In previous seasons, Harris Reed has stripped the walls of their ornate paperings and scavenged for lace drapes in British car boot sales. For fall 2025, the British-American designer expanded his house proudness—in more ways than one—and excavated the insides of the living room furniture.
This is Reed’s ninth own-name collection, and parallel to what is now a four season tenure as Nina Ricci’s creative director, the French house where he continues his study of liberated femininity. For the occasion, he returned to the show home he’s made within the cavernous, strobe-lit Duveen Galleries of Tate Britain. A troupe of familiar faces walked in a cinematic parade to a string arrangement of Metallica. “It is only when we are no longer fearless, that we can begin to create,” pronounced Florence Pugh, who was dressed like an oracle in a hooded and pronged corset gown, as she opened the show.
Armed with a panoply of references and emotional pulls spanning political turmoil, British punk, drag icons, and Victorian ladies, Reed called back to his first collection made during lockdown. “Everything is informed by a feeling of rebellion, looking to when I was sewing in my bedroom and trying to create things of theater and glamour,” he said during a preview in his new central London-based studio, while models practiced walking in sky-high platforms and hand-painted corsets.
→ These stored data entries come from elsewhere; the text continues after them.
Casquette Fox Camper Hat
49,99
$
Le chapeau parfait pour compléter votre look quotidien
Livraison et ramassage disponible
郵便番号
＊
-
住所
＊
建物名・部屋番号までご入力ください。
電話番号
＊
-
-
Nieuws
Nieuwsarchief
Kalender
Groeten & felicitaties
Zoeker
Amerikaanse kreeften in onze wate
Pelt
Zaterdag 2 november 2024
This was articulated in “a more fine art approach, ”one that’s been executed with a new sense of restraint from a designer who remains enamoured with the avant-garde, but is reckoning with the practicality his client base needs. The collection started monochromatic, from Reed’s black sharpie pen. Cobalt blue and gold accents followed. Maybe a few seasons ago, he reflected, the exposed Victoriana crinoline cages would have been ensconced in taffeta or chiffon. Now, they acted as both moments of vulnerable self-exposure and armor. Breasts bloomed with gold-leaf painted spikes and 3D-printed and hand-painted tentacles, while another spear-armed corset climbed a meter from the bustline. “A dramatic shape or silhouette isn’t done without a strong sense of intention. Every look claims space,” said Reed. “With a queer and female team, I’m thinking about how we protect ourselves in ways that make us feel elevated and beautiful.”
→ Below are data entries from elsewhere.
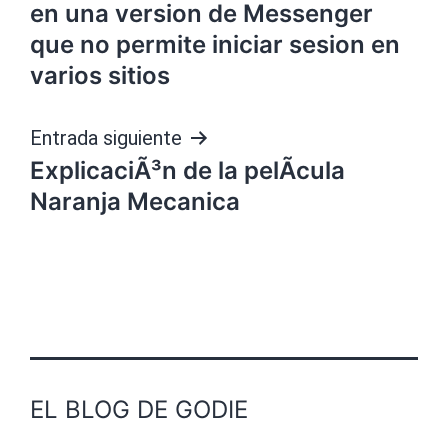
entradas
en una version de Messenger
que no permite iniciar sesion en
varios sitios
Entrada siguiente
ExplicaciÃ³n de la pelÃ­cula
Naranja Mecanica
EL BLOG DE GODIE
He remains deeply inspired by the flowing bias cuts and draping of couturier Charles James and has interpolated the technical approaches of furniture makers from his collaboration with Porta Romana. (The interiors brand’s chandeliers glitched and glowed blue for the runway). A set of hips curved with Georgian-era panniers, utilizing construction elements for the limbs of an armchair, while a basket weaving technique used on sofas and material mimicking horsehair bolstered other disruptive silhouettes. Reed remains a proudly British brand, the collection made entirely in the UK, with deadstock Savile Row wool used to create structured peplums that lead into diaphanous sourced chiffon.
There’s no creature comforts here, though. Harris Reed is a brand with a red carpet-minded state of play, specializing in event dressing. “People are coming to us for that special occasion—the Grammys, a 40th birthday party, a CEO signing. It’s been formative to meet super-powerhouse women that want to make a bold and unapologetic moment,” he explained. The designer is ready to push the Harris Reed woman out the door and into her own unknown—as he said, “living comfortably in uncomfortability” is when we cultivate our best selves.